Iambic pentameter does not symbolize anything. It is a rhythm. It was introduced by playwrights like Christopher Marlowe and the University Wits.
The rhythm is quite simple---de DUM, de DUM, de DUM, de DUM, de DUM. It alternates the stress. It was used because it most closely reflects the number of syllables we get said in a single breath. In other words, it most closely mirrors everyday English speech rhythms.
Ask any actor and they will tell you that verse is easier to learn than prose. This was important during the Elizabethan period because actors had to keep approximately 30-40 plays in their head.

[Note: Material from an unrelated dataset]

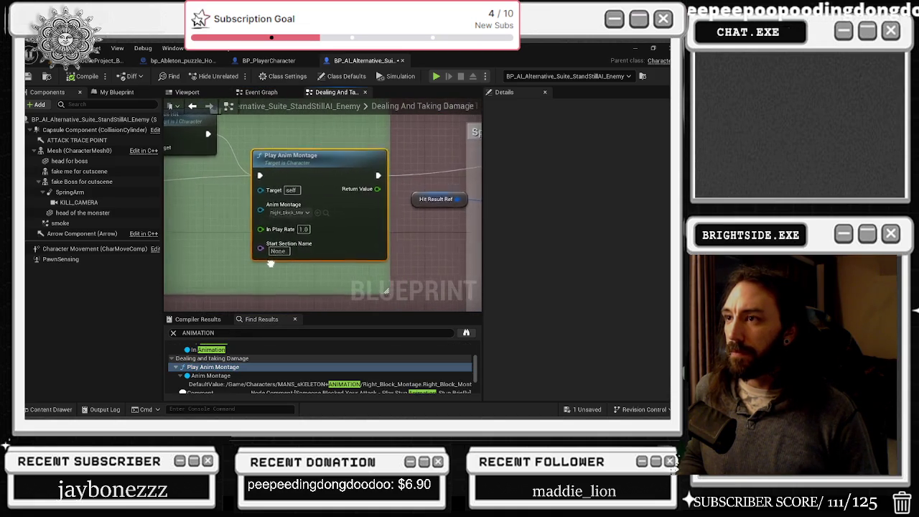
drag(339, 157, 325, 170)
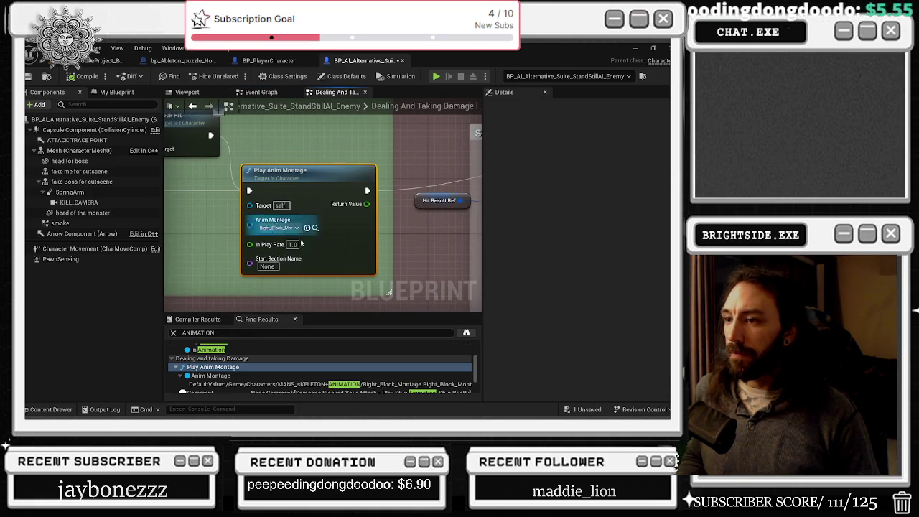
Jump to the Death graph's Set Animation Mode node and move it off the Mesh getter.
scroll(245, 372, down, 2)
click(235, 383)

If someone requested to see a play they had not performed for a while, there was no brush up rehearsal.
Shakespeare used iambic pentameter as a norm upon which he could change the rhythm much like a jazz muscian.

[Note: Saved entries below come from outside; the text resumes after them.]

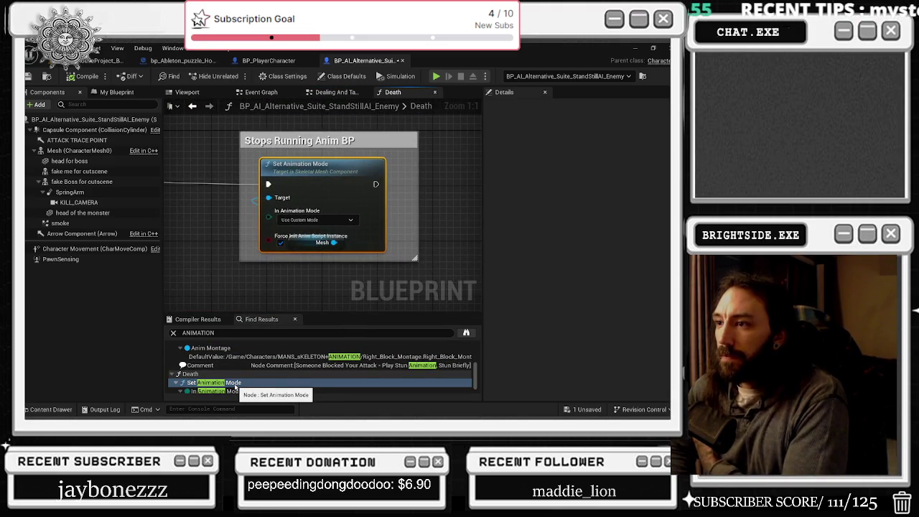
right_click(316, 242)
mouse_move(302, 249)
mouse_down()
mouse_move(316, 236)
mouse_move(230, 242)
mouse_up()
scroll(237, 357, down, 1)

It is true that for the most part, high born or noble characters use verse, and servants and lower class characters use prose but this is not always true. For example, in Romeo and Juliet, Mercutio, a kinsman of the Prince, speaks more prose than verse. In his case, he is speaking informally, he is chatting with friends.
A character like Caliban in The Tempest speaks verse although he would be considered a low born character. In his case, he learned to speak from Prospero.
There are no strict rules as for who speaks what. Iambic pentameter is a rhythm, nothing more complicated than that.